California, United States of America
The following excerpt is from People v. Nunez, G057519 (Cal. App. 2020):
"To be adequate, the provocation must be one that would cause an emotion so intense that an ordinary person would simply react, without reflection. . . . [T]he anger or other passion must be so strong that the defendant's reaction bypassed his thought process to such an extent that judgment could not and did not intervene." (People v. Beltran (2013) 56 Cal.4th 935, 949.) Therefore, instead of asking whether a reasonable person would respond fatally to the provocation, "the question is whether the average person would react in a certain way: with his reason and judgment obscured." (Ibid.)

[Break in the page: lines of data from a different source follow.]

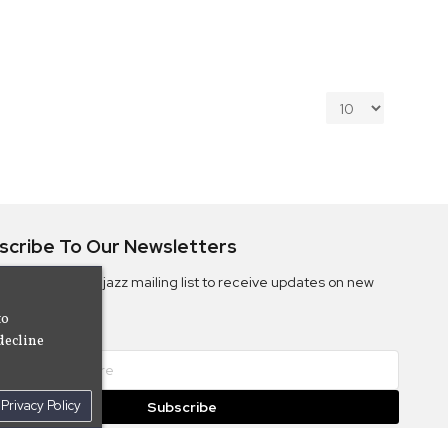
scribe To Our Newsletters
ribe to the Camjazz mailing list to receive updates on new
ms
to
decline
Privacy Policy
Subscribe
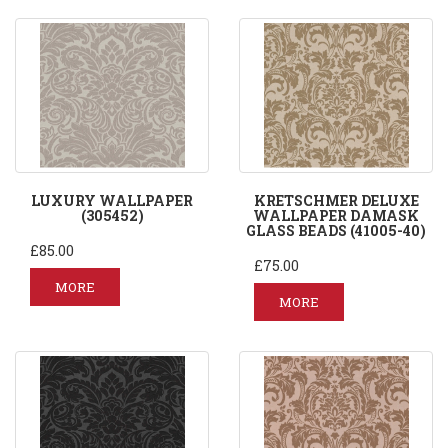
LUXURY WALLPAPER
KRETSCHMER DELUXE
(305452)
WALLPAPER DAMASK
GLASS BEADS (41005-40)
£85.00
£75.00
MORE
MORE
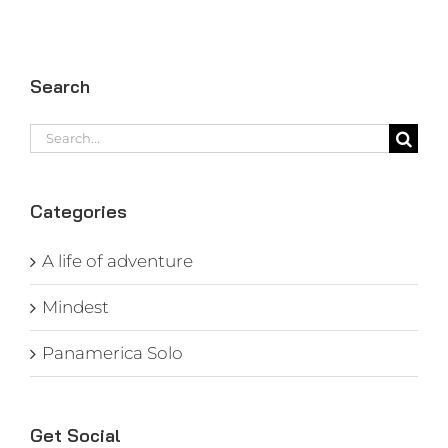
Search
Search
for:
Categories
A life of adventure
Mindest
Panamerica Solo
Get Social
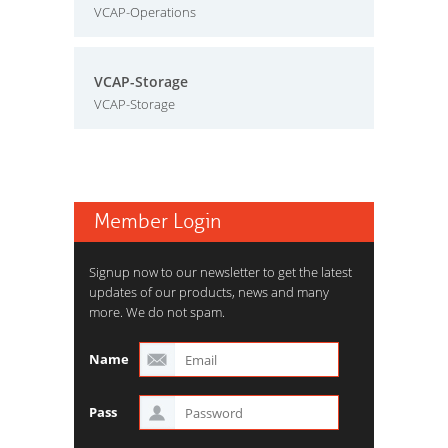
VCAP-Operations
VCAP-Storage
VCAP-Storage
Member Login
Signup now to our newsletter to get the latest
updates of our products, news and many
more. We do not spam.
Name
Pass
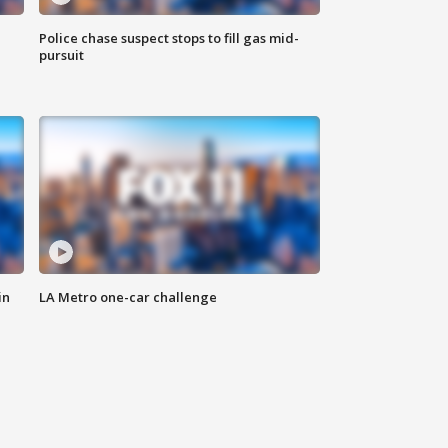
Police chase suspect stops to fill gas mid-
pursuit
in
LA Metro one-car challenge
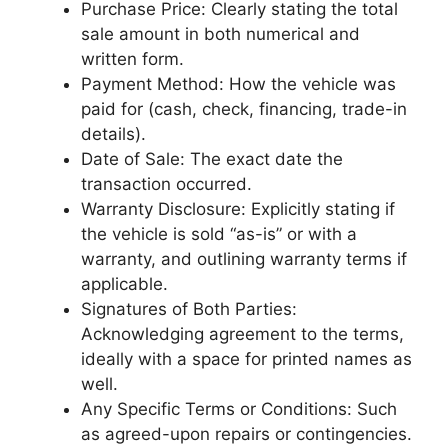
Purchase Price: Clearly stating the total
sale amount in both numerical and
written form.
Payment Method: How the vehicle was
paid for (cash, check, financing, trade-in
details).
Date of Sale: The exact date the
transaction occurred.
Warranty Disclosure: Explicitly stating if
the vehicle is sold “as-is” or with a
warranty, and outlining warranty terms if
applicable.
Signatures of Both Parties:
Acknowledging agreement to the terms,
ideally with a space for printed names as
well.
Any Specific Terms or Conditions: Such
as agreed-upon repairs or contingencies.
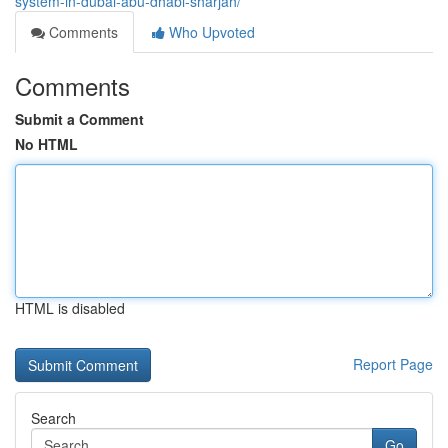
system-in-dubai-abu-dhabi-sharjah/
Comments
Who Upvoted
Comments
Submit a Comment
No HTML
HTML is disabled
Report Page
Search
Go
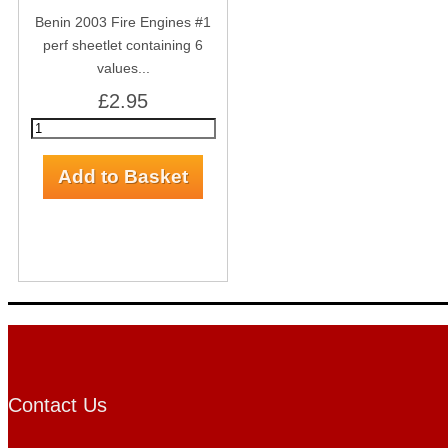
Benin 2003 Fire Engines #1
perf sheetlet containing 6
values...
£2.95
Contact Us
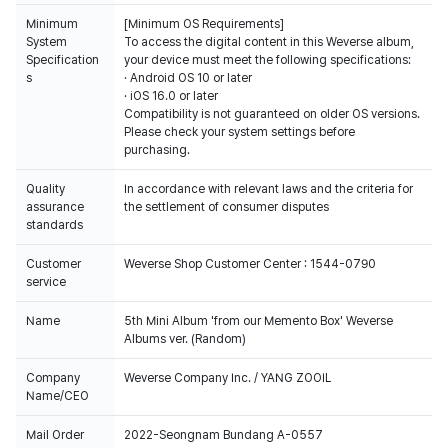
Minimum
[Minimum OS Requirements]
System
To access the digital content in this Weverse album,
Specification
your device must meet the following specifications:
s
· Android OS 10 or later
· iOS 16.0 or later
Compatibility is not guaranteed on older OS versions.
Please check your system settings before
purchasing.
All the albums selling in Weverse shop is 100% counted on Hanteo Chart
& Gaon Chart.
Quality
In accordance with relevant laws and the criteria for
assurance
the settlement of consumer disputes
QR card for the verification of purchase on Weverse Shop & survey
standards
participation is only included in the first round of albums.
Customer
Weverse Shop Customer Center : 1544-0790
service
Name
5th Mini Album 'from our Memento Box' Weverse
Albums ver. (Random)
Company
Weverse Company Inc. / YANG ZOOIL
Name/CEO
Mail Order
2022-Seongnam Bundang A-0557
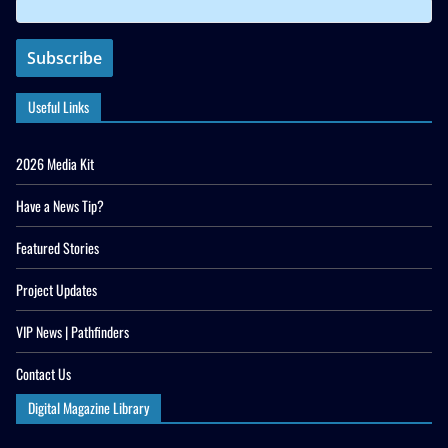
Useful Links
2026 Media Kit
Have a News Tip?
Featured Stories
Project Updates
VIP News | Pathfinders
Contact Us
Digital Magazine Library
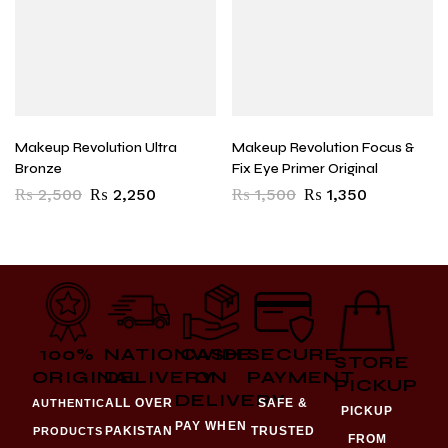
Makeup Revolution Ultra
Makeup Revolution Focus &
Bronze
Fix Eye Primer Original
₨
2,500
₨
2,250
₨
1,500
₨
1,350
100%
NATIONWIDE
CASH
SECURE
STORE
ORIGINAL
DELIVERY
ON
PAYMENT
PICKUP
DELIVERY
ALL OVER
SAFE &
AUTHENTIC
PICKUP
PAY WHEN
PAKISTAN
TRUSTED
PRODUCTS
FROM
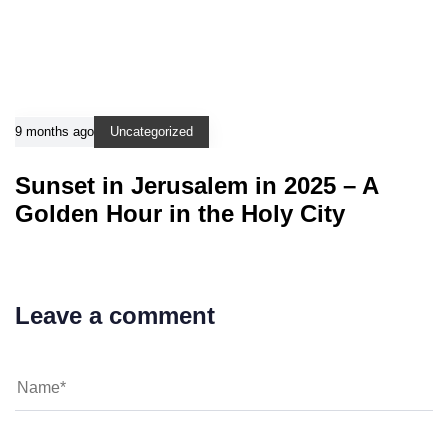
9 months ago
Uncategorized
Sunset in Jerusalem in 2025 – A
Golden Hour in the Holy City
Leave a comment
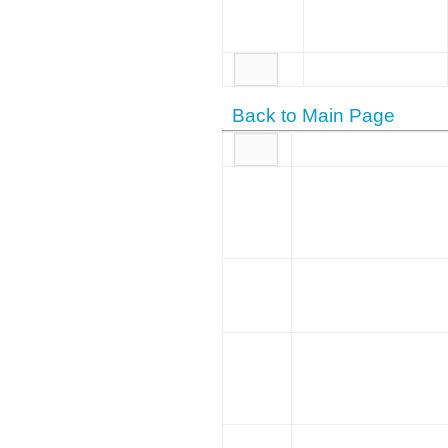
Back to Main Page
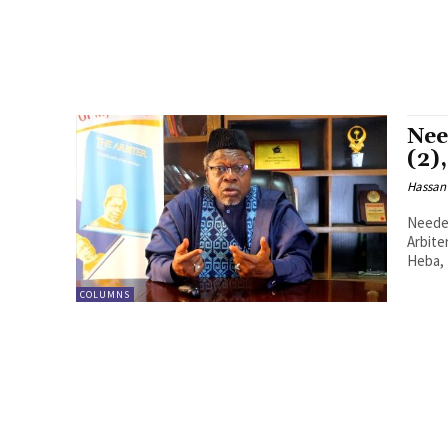
Nee
(2)
Hassan
Needed
Arbite
Heba, I
COLUMNS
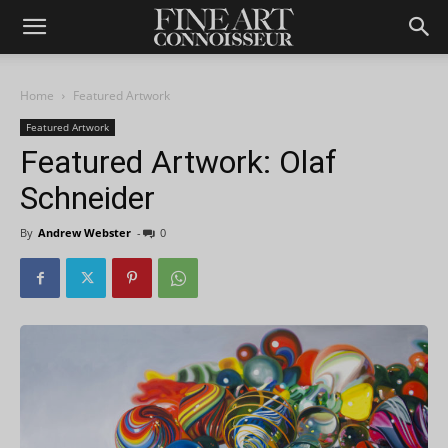
Home
Featured Artwork
Featured Artwork
Featured Artwork: Olaf
Schneider
By
Andrew Webster
-
0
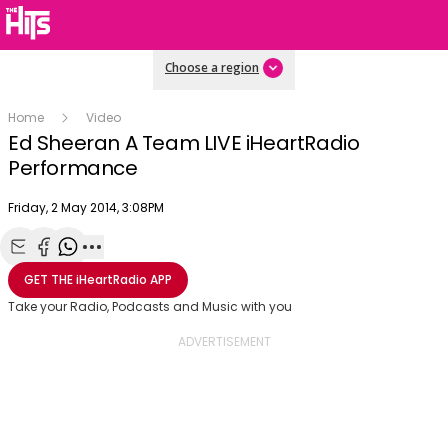
Choose a region
Home
Video
Ed Sheeran A Team LIVE iHeartRadio
Performance
Publish date
Friday, 2 May 2014, 3:08PM
OK
This
The Video Cloud video was not found.
is
Share with Email
Share with Facebook
Share with WhatsApp
More share options
Clos
GET THE
iHeartRadio
APP
a
Mod
Error Code:
VIDEO_CLOUD_ERR_VIDEO_NOT_FOUND
modal
Take your Radio, Podcasts and Music with you
Dial
Session ID:
2026-08-05:63ab9024c572d4063746d4b
Player Element ID:
window.
vjs_video_3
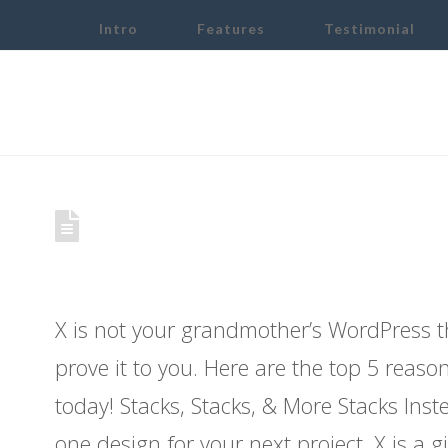
Intro
Features
Testimonial
Demo: 5 Reasons You 
Theme
X is not your grandmother’s WordPress 
prove it to you. Here are the top 5 reas
today! Stacks, Stacks, & More Stacks Inst
one design for your next project, X is a gi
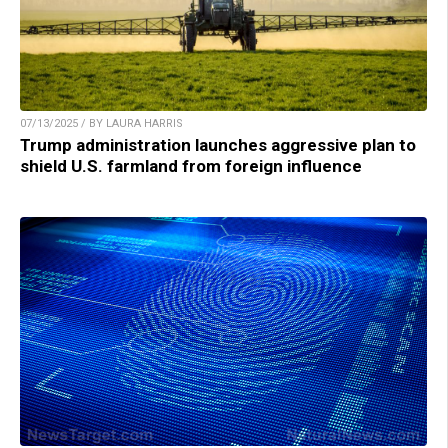
07/13/2025 / BY LAURA HARRIS
Trump administration launches aggressive plan to
shield U.S. farmland from foreign influence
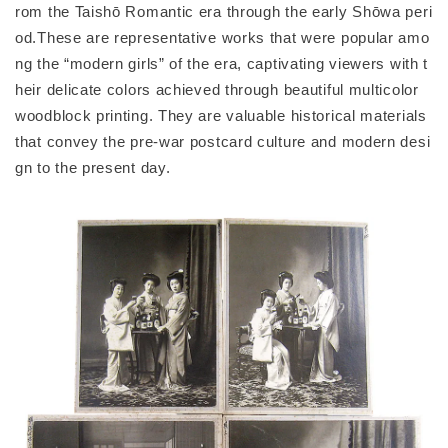
rom the Taishō Romantic era through the early Shōwa peri
od.These are representative works that were popular amo
ng the “modern girls” of the era, captivating viewers with t
heir delicate colors achieved through beautiful multicolor
woodblock printing. They are valuable historical materials
that convey the pre-war postcard culture and modern desi
gn to the present day.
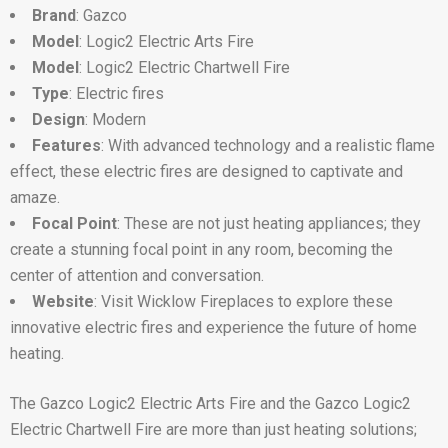
Brand
: Gazco
Model
: Logic2 Electric Arts Fire
Model
: Logic2 Electric Chartwell Fire
Type
: Electric fires
Design
: Modern
Features
: With advanced technology and a realistic flame
effect, these electric fires are designed to captivate and
amaze.
Focal Point
: These are not just heating appliances; they
create a stunning focal point in any room, becoming the
center of attention and conversation.
Website
: Visit Wicklow Fireplaces to explore these
innovative electric fires and experience the future of home
heating.
The Gazco Logic2 Electric Arts Fire and the Gazco Logic2
Electric Chartwell Fire are more than just heating solutions;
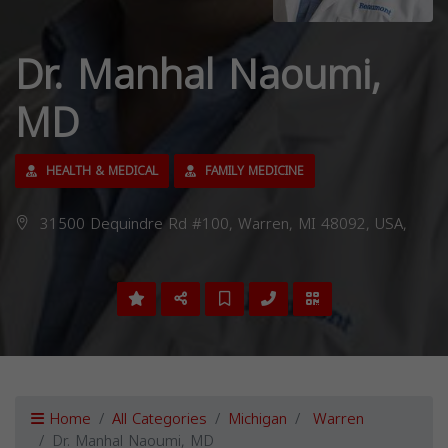
Dr. Manhal Naoumi,
MD
HEALTH & MEDICAL
FAMILY MEDICINE
31500 Dequindre Rd #100, Warren, MI 48092, USA,
Home
All Categories
Michigan
Warren
Dr. Manhal Naoumi, MD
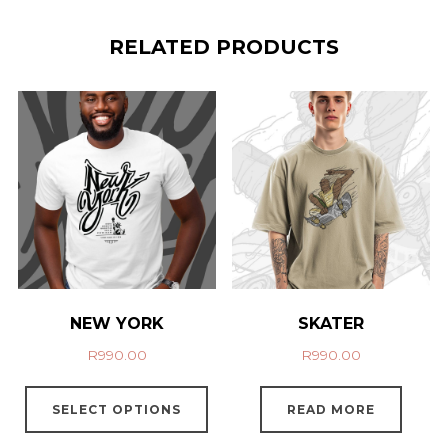
RELATED PRODUCTS
NEW YORK
SKATER
R
990.00
R
990.00
SELECT OPTIONS
READ MORE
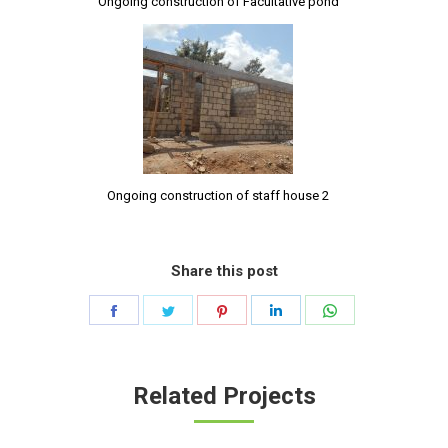
Ongoing construction of Facultative pond
Ongoing construction of staff house 2
Share this post
Share
Share
Share
Share
Share
on
on
on
on
on
Facebook
Twitter
Pinterest
LinkedIn
WhatsApp
Related Projects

"The provocative conduct may be physical or verbal, and it may comprise a single incident or numerous incidents over a period of time." (Le, supra, 158 Cal.App.4th at p. 528.) Thus, in People v. Borchers (1958) 50 Cal.2d 321, the court held that a long history between the defendant and the victim was relevant to the issue of a heat of passion defense. "From the evidence viewed as a whole the trial judge could well have concluded that defendant was roused to a heat of 'passion' by a series of events over a considerable period of time: [The victim's] admitted infidelity, her statements that she wished she were dead, her attempt to jump from the car on the trip to San Diego, her repeated urging that defendant shoot her, [her child], and himself on the night of the homicide, and her taunt, 'are you chicken.'" (Id. at pp. 328-329.)